Tool poisoning, rug-pull attacks, credential theft through tool arguments, prompt injection in tool responses, SSRF via tool calls, session hijacking, cross-server exfiltration, path traversal and command injection inside MCP server implementations, supply chain backdoors in published MCP packages, and shadow MCP servers that bypass inspection.

How do MCP vulnerabilities differ from general LLM security risks?

LLM vulnerabilities exist in the model’s input and output. MCP vulnerabilities exist in the protocol layer: tool descriptions that carry hidden instructions, tool arguments that leak secrets, tool responses that contain injection payloads, and server-side bugs (path traversal, argument injection, RCE) that turn agent requests into shell access.

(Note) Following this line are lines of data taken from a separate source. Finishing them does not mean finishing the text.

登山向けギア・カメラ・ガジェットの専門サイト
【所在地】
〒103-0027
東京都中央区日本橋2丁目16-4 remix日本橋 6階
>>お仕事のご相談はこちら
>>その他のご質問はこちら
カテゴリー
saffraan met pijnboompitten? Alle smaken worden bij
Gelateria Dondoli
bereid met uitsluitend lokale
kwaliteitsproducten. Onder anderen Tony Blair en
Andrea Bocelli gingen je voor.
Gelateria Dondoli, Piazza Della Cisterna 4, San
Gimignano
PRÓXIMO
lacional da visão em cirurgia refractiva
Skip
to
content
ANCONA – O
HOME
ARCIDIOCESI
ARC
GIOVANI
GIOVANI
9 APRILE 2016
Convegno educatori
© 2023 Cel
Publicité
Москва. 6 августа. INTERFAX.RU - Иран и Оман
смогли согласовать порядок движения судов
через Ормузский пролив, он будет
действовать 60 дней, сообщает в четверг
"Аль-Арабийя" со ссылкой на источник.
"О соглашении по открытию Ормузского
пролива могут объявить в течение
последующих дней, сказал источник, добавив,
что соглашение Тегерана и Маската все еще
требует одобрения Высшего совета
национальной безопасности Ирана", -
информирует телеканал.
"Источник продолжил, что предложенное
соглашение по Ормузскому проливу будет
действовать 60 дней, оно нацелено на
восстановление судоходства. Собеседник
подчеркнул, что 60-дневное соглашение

How many MCP CVEs have been published?

The Vulnerable MCP Project tracks over 50 known MCP vulnerabilities as of April 2026, with 13 rated critical. Notable disclosures include the Anthropic mcp-server-git RCE chain (CVE-2025-68143/68144/68145), Anthropic Filesystem MCP EscapeRoute (CVE-2025-53109/53110), MCPoison in Cursor IDE (CVE-2025-54136), mcp-remote command injection (CVE-2025-6514), and MCPJam Inspector RCE (CVE-2026-23744).

Can MCP vulnerabilities be fixed by the MCP protocol itself?

Some are protocol-level gaps (no built-in authentication, no response integrity). Others are architectural: tool descriptions are untrusted text that enters the agent’s context. Protocol improvements help but cannot eliminate the core issue that agents execute instructions from content they consume. Runtime inspection at the proxy layer catches attacks regardless of protocol version.

How do I find vulnerabilities in my MCP servers?

Start with the Vulnerable MCP Project CVE tracker and OWASP MCP Top 10. Run a static scanner against tool definitions (Cisco mcp-scanner, Snyk agent-scan, Backslash). Route live traffic through a runtime inspection proxy that scans tool descriptions, arguments, and responses on every call. Audit the inventory for shadow MCP servers. Check binaries against published hashes and SBOMs.